Activity →
Only a number is wanted: how many lines of the entries include the string "framework"?

Saved data entries:
· · · ·
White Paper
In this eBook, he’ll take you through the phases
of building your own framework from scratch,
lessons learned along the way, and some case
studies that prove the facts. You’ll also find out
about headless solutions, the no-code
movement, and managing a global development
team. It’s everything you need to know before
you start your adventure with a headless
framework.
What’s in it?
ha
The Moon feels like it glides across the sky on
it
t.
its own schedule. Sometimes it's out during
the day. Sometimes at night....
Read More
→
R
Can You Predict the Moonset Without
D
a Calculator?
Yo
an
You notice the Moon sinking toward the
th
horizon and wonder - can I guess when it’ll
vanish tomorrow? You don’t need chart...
· · · ·
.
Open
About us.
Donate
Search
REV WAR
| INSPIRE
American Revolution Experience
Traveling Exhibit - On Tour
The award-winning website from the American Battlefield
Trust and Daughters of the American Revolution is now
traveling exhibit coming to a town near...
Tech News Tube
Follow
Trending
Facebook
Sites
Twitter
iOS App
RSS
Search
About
· · · ·
Task output →
2